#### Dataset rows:
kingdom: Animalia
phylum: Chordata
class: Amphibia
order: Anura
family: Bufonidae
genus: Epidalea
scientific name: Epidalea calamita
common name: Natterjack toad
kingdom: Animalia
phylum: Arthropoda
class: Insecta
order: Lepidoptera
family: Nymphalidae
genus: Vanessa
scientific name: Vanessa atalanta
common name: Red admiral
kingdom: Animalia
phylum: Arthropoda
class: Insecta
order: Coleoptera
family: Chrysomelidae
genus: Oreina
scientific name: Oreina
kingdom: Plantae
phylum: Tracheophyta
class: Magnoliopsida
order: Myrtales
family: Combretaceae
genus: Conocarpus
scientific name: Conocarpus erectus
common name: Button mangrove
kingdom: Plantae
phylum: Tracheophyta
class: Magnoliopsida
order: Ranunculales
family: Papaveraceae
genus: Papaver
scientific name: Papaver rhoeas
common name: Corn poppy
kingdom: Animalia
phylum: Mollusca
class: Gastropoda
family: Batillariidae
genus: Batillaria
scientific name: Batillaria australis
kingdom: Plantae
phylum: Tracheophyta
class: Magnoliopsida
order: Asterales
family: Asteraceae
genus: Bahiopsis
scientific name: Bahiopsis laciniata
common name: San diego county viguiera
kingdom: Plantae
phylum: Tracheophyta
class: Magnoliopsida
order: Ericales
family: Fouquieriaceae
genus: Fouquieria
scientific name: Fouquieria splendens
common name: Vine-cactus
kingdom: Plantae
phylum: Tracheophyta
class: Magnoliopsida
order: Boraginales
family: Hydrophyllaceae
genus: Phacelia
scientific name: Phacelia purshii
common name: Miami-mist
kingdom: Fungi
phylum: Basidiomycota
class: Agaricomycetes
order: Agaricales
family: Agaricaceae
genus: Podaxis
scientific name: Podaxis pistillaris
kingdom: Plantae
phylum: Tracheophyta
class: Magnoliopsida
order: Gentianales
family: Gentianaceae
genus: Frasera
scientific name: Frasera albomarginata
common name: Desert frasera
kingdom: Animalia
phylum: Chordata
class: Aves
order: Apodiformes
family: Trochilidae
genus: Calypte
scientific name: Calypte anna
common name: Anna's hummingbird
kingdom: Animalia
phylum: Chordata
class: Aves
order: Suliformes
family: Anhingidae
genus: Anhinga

#### INSTRUCTIONS FOR THE TASK:
Turn every line of the listing above into a JSON list of strings, one string per line, skipping any blank lines.

#### FINISHED ANSWER:
[
  "kingdom: Animalia",
  "phylum: Chordata",
  "class: Amphibia",
  "order: Anura",
  "family: Bufonidae",
  "genus: Epidalea",
  "scientific name: Epidalea calamita",
  "common name: Natterjack toad",
  "kingdom: Animalia",
  "phylum: Arthropoda",
  "class: Insecta",
  "order: Lepidoptera",
  "family: Nymphalidae",
  "genus: Vanessa",
  "scientific name: Vanessa atalanta",
  "common name: Red admiral",
  "kingdom: Animalia",
  "phylum: Arthropoda",
  "class: Insecta",
  "order: Coleoptera",
  "family: Chrysomelidae",
  "genus: Oreina",
  "scientific name: Oreina",
  "kingdom: Plantae",
  "phylum: Tracheophyta",
  "class: Magnoliopsida",
  "order: Myrtales",
  "family: Combretaceae",
  "genus: Conocarpus",
  "scientific name: Conocarpus erectus",
  "common name: Button mangrove",
  "kingdom: Plantae",
  "phylum: Tracheophyta",
  "class: Magnoliopsida",
  "order: Ranunculales",
  "family: Papaveraceae",
  "genus: Papaver",
  "scientific name: Papaver rhoeas",
  "common name: Corn poppy",
  "kingdom: Animalia",
  "phylum: Mollusca",
  "class: Gastropoda",
  "family: Batillariidae",
  "genus: Batillaria",
  "scientific name: Batillaria australis",
  "kingdom: Plantae",
  "phylum: Tracheophyta",
  "class: Magnoliopsida",
  "order: Asterales",
  "family: Asteraceae",
  "genus: Bahiopsis",
  "scientific name: Bahiopsis laciniata",
  "common name: San diego county viguiera",
  "kingdom: Plantae",
  "phylum: Tracheophyta",
  "class: Magnoliopsida",
  "order: Ericales",
  "family: Fouquieriaceae",
  "genus: Fouquieria",
  "scientific name: Fouquieria splendens",
  "common name: Vine-cactus",
  "kingdom: Plantae",
  "phylum: Tracheophyta",
  "class: Magnoliopsida",
  "order: Boraginales",
  "family: Hydrophyllaceae",
  "genus: Phacelia",
  "scientific name: Phacelia purshii",
  "common name: Miami-mist",
  "kingdom: Fungi",
  "phylum: Basidiomycota",
  "class: Agaricomycetes",
  "order: Agaricales",
  "family: Agaricaceae",
  "genus: Podaxis",
  "scientific name: Podaxis pistillaris",
  "kingdom: Plantae",
  "phylum: Tracheophyta",
  "class: Magnoliopsida",
  "order: Gentianales",
  "family: Gentianaceae",
  "genus: Frasera",
  "scientific name: Frasera albomarginata",
  "common name: Desert frasera",
  "kingdom: Animalia",
  "phylum: Chordata",
  "class: Aves",
  "order: Apodiformes",
  "family: Trochilidae",
  "genus: Calypte",
  "scientific name: Calypte anna",
  "common name: Anna's hummingbird",
  "kingdom: Animalia",
  "phylum: Chordata",
  "class: Aves",
  "order: Suliformes",
  "family: Anhingidae",
  "genus: Anhinga"
]